我們當時身在其中,雖然早已脫離混亂,能夠清晰地洞悉以上三句定論之中,處處與真理相違背的邏輯思維。奈何人微言輕,又有前車之鑒的恐怖後果,而且身體還未脫北,就算思想已脫北,也終究不完全,總是無法如今天一樣,能夠有膽量透過發文,公開質疑和表達不能認同。教會內部作為案發現場,當然也絕無討論的空間,唯有在自我道德審查下「硬食」,然後泯滅於一眾順服好孩子中人云亦云。
這一場創作比賽,我們和組員之間也鬧出了不愉快事件,主因是並非甘心樂意,而是為做而做的無奈和恐懼層壓式傳遞下去。
我和Micah一向喜歡創意,認為既然要參加,不如全個小組一起製作一件大型作品,增加大家的參與感。

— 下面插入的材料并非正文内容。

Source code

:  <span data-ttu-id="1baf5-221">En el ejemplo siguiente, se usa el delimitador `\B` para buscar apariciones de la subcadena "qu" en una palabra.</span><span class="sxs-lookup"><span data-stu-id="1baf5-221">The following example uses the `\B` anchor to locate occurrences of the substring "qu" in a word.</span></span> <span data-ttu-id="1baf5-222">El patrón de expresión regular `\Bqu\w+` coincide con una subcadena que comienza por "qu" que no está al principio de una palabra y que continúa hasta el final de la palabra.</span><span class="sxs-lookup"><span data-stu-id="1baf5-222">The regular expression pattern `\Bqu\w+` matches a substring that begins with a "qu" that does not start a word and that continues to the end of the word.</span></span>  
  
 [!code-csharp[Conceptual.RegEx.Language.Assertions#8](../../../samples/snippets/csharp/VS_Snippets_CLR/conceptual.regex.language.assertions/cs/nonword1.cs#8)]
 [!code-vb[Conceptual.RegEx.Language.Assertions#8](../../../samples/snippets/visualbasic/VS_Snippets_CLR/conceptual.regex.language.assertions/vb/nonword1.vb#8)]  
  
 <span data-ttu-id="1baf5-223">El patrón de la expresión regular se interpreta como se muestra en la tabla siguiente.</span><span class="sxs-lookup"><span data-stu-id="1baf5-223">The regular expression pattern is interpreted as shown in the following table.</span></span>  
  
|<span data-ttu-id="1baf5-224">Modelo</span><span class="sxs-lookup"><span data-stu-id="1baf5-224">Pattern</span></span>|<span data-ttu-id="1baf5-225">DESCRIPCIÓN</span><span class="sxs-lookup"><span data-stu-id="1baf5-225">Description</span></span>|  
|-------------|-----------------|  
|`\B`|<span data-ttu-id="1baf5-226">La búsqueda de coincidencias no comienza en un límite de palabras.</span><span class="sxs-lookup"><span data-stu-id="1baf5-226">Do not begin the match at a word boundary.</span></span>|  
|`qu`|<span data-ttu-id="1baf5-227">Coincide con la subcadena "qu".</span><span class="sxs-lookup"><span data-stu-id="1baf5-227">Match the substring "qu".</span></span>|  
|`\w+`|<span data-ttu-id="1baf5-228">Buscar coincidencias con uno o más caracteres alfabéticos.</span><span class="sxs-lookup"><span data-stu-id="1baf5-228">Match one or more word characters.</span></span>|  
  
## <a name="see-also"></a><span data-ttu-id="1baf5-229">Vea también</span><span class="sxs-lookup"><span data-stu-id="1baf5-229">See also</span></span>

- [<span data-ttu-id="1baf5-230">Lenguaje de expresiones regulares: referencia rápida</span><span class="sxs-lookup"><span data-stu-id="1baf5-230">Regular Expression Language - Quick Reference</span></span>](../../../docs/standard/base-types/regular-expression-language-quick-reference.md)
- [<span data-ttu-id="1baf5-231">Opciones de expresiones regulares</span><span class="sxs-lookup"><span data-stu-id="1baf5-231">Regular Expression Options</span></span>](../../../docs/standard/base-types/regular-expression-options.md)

小組員卻不這樣認為,就算我們如何鼓勵表達和溝通,但不敵大環境下的恐懼和有口難言的氣氛,也在自己承受的壓力中,我們無法察覺到他們曾弱弱地表示過「不想做」和「不懂做」。然後一日拖一日,接近死線還是一盤散沙,最終無法如期遞交作品。我們和組員間出現了幾年來最大的張力,因為大家都壓力爆煲,而我們卻無法明言自己為了顧全大局,以和為貴,從未對他們坦言過對教會不合理做法的真實感受,以致無法彼此諒解。
對上,交不出功課,我倆當然又被訓話,指出我們的問題在於即使小組員交不出作品,我倆身為組長也應該交出一份作品以作榜樣,示範如何緊貼和支持教會。
對下,作為夾心階層,面對著組員不理解我們的難處,百感交雜,看見組員對我們不敢直接表達,我們被深深刺傷和冒犯了。究竟是甚麼時候開始,我們也成為那個自己極力避免的權威人士,令人不敢在我們面前說真話?如果大家表達創作的構想體積太大,不懂做又不想做,我們可以商量一個彼此都舒服的做法。可能原因是我們也沒有說真話,因為大家都不知道最不想參與的,其實應該是我倆。
一切的衝突和矛盾到底是從哪個部份出了問題?正常人頭腦清醒,會即時知道是教會的做法出了問題。可是一個尚未脫北的群體,會得出驚人的答案:「當然是小組長生命出現問題,自己不想參與,將反叛和不順服的靈傳遞出來,水流往下流,流到組員的生命。」這一堆邏輯和宗教術語,正正就是靈恩教會讓人感到可怕又可悲的典型例子。彷彿我們上面沒有「水流」,只有我倆是一個有毒的噴泉,能夠污染一個太平洋,千錯萬錯就是我們的錯。不是說我們不想承認錯誤,而是問題的根源一直都不解決,但焦點一直放在枝節上,會讓已經懂得自省的人很困惑和崩潰。
以為故事已到尾聲嗎?最極致精彩的橋段還在後頭⋯⋯
比賽結束後一星期,教會仍在主日聚會和每天晨禱,不斷強調我們要反省自己為甚麼不想和沒有參加比賽,這些念頭反映生命真實狀態,是不是自我中心、悖逆、懶惰、冷淡⋯⋯然後,天天都看見有人走上台為沒有參加比賽而認罪。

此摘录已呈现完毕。